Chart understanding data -
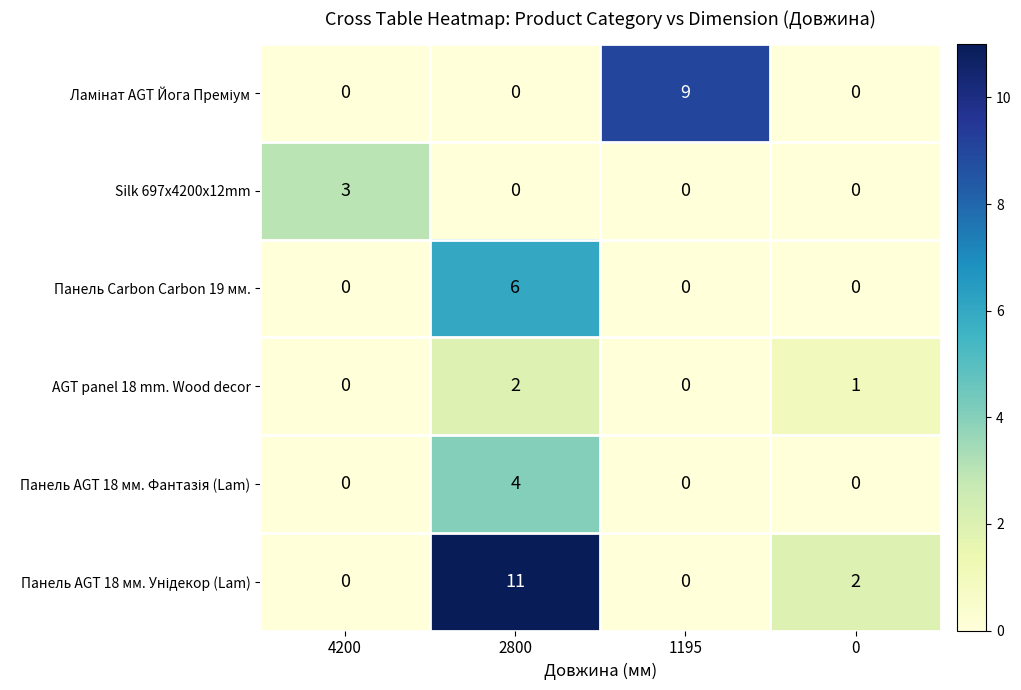

What is the total value across all series at 0?

3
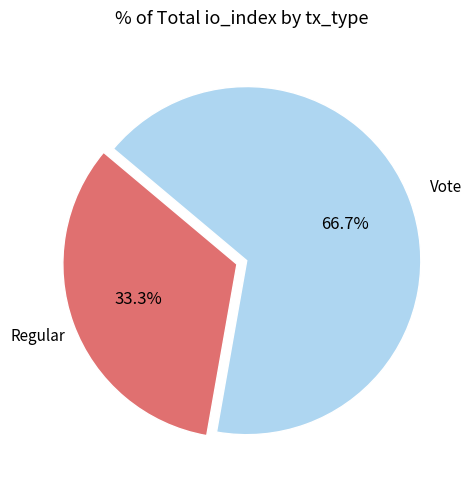

Is there any slice that represents more than half of the pie?

Yes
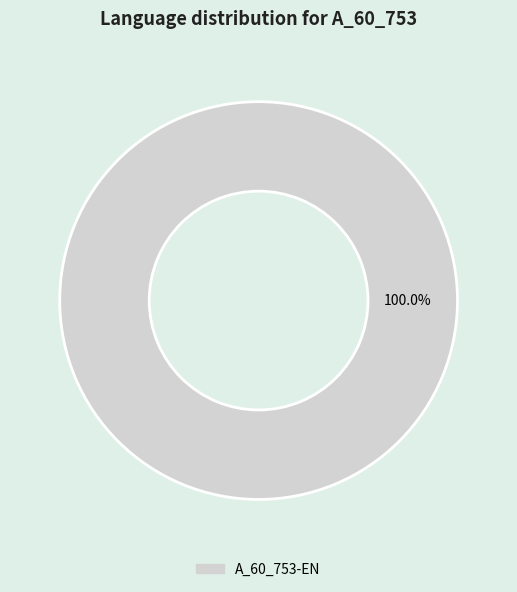

Rank the categories by value from highest to lowest.

A_60_753-EN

PROBLEM REQUIREMENTS - Write out all of the lines above word for word, leaving out the pictures.

EXPECTED ANSWER -
What is the total value across all series at 0?

3

Is there any slice that represents more than half of the pie?

Yes

Rank the categories by value from highest to lowest.

A_60_753-EN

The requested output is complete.